Artifactual Nonfiction

If we have a large corpus of digitized information, why don't we do storytelling with it? I'm not sure I know the answer to that. Perhaps people have tried. Perhaps nobody thought of it. Many online documentaries provide primary sources. For example, ExplorePaHistory.com lets readers see all the sources used to construct one of the historical articles. However, the sources are just a way to go deeper. In many cases, deeper information isn't to be found in the sources used to create an article; rather, it is found in the sources not used to create an article.

By only including the sources that agree with one argument, we wrest control of the sources from their historical context and never give the reader a chance to encounter them on the same terms we encounter our sources.

This is not necessarily a bad thing. Bibliographies do the same thing. When was the last time you read a bibliography that listed works not cited? Such a thing would be useful.

in order to do exciting things with reader agency, authors must learn to give up some of their power.

In Learn Navigation: Doing without the Narrator in Artifactual Fiction, Bill Bly tells us to ditch the narrator and the narrow-minded idea that there is a single, true story. How does he propose to do it? By writing artifactual fiction, authors give up the moral, guiding role of the narrator for the task of an organizer. Instead of imagining the world of the work, the author constructs an imagined reader, authoring a world for independent reader thoughts to play, as much as possible/desired.

Bly cites works that pretend to be the hard drive of a dead man, or a fiction that begins with an exploration of a medical report and its sources. These are all examples of entire works made of artifactual elements. But one is not limited to write always, only artifactual nonfiction. .

In Ciaran Carson's Last Night's Fun, chapter 12, most of the chapter consists of quotes and other snippets of memories and artifact. Although Carson quotes profusely, this is the only time he strings quotes together and lets the reader decide. After the chapter, he slips back into his narrated story-line, providing meaning and context to the quotes he uses.

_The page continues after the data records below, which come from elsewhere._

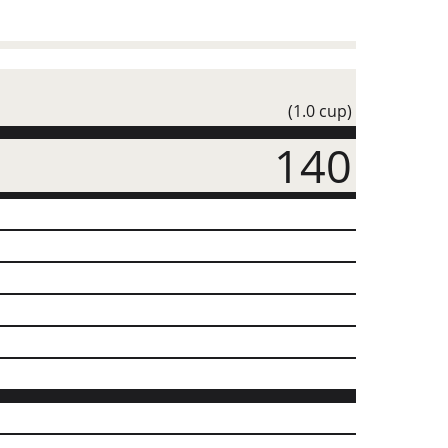
(1.0 cup)
140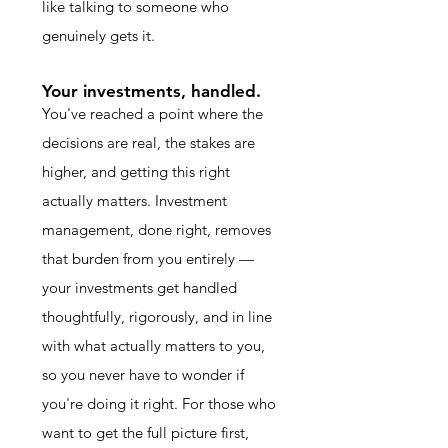
like talking to someone who
genuinely gets it.
Your investments, handled.
You've reached a point where the
decisions are real, the stakes are
higher, and getting this right
actually matters. Investment
management, done right, removes
that burden from you entirely —
your investments get handled
thoughtfully, rigorously, and in line
with what actually matters to you,
so you never have to wonder if
you're doing it right. For those who
want to get the full picture first,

In Artifactual fiction, the author has created the artifacts to be discovered and interpreted. Thus, the reader knows that there must be something to be found. A meaningless artifactual fiction would be cruel. But for nonfiction, plenty of artifacts exist already. With nonfiction, authors can focus much more on finding and sculpting the right modes of relation for the reader to follow.

Although I am worried about readers' willingness to enjoy artifactual fiction, I am much less worried about nonfiction. When readers encounter primary sources, they are more accustomed to the active reading required by the inclusion of primary sources.

Artifactual nonfiction need not be all primary source information. It could very feasibly include works of art and fictional elements, so long as their fictional nature were made clear. Artifactual nonfiction techniques would go a long way toward creating effective atmosphere.